:: Activity ::
Exactly the lines below from the one with "BUDGET-FRIENDLY" up to and including the one with "Color effects" make up the answer, with nothing else added.
● ● ● ●
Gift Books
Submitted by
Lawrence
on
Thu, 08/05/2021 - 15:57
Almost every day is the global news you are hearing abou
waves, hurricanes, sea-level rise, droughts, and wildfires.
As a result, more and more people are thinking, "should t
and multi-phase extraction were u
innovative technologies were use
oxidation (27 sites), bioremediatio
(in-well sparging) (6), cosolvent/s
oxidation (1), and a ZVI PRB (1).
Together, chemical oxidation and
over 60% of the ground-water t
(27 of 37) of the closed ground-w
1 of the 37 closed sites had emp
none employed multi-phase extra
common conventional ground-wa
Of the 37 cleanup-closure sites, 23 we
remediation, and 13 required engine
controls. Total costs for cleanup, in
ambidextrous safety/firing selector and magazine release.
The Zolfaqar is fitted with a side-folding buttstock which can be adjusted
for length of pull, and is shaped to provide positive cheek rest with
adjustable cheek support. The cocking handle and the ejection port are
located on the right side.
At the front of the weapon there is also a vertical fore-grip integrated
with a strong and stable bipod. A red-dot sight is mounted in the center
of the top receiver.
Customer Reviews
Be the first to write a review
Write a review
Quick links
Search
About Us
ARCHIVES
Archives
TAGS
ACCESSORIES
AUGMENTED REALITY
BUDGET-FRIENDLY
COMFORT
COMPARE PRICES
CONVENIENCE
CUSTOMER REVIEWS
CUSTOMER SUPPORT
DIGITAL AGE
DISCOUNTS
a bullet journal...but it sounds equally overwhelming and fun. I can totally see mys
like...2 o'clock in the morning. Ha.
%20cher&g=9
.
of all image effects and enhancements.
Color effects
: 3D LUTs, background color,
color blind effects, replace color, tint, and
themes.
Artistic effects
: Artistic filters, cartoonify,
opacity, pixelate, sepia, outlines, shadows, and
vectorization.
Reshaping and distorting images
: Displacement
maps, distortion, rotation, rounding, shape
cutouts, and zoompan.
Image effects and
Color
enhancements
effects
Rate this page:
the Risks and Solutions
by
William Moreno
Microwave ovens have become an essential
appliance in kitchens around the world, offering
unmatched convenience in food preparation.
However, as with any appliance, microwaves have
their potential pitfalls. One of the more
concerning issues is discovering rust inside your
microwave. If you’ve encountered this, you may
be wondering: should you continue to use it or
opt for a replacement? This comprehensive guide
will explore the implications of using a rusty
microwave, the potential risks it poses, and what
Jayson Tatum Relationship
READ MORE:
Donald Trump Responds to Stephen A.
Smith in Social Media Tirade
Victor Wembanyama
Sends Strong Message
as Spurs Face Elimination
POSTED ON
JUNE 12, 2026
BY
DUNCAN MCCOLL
● ● ● ●
:: Solution to the exercise ::
BUDGET-FRIENDLY
COMFORT
COMPARE PRICES
CONVENIENCE
CUSTOMER REVIEWS
CUSTOMER SUPPORT
DIGITAL AGE
DISCOUNTS
a bullet journal...but it sounds equally overwhelming and fun. I can totally see mys
like...2 o'clock in the morning. Ha.
%20cher&g=9
.
of all image effects and enhancements.
Color effects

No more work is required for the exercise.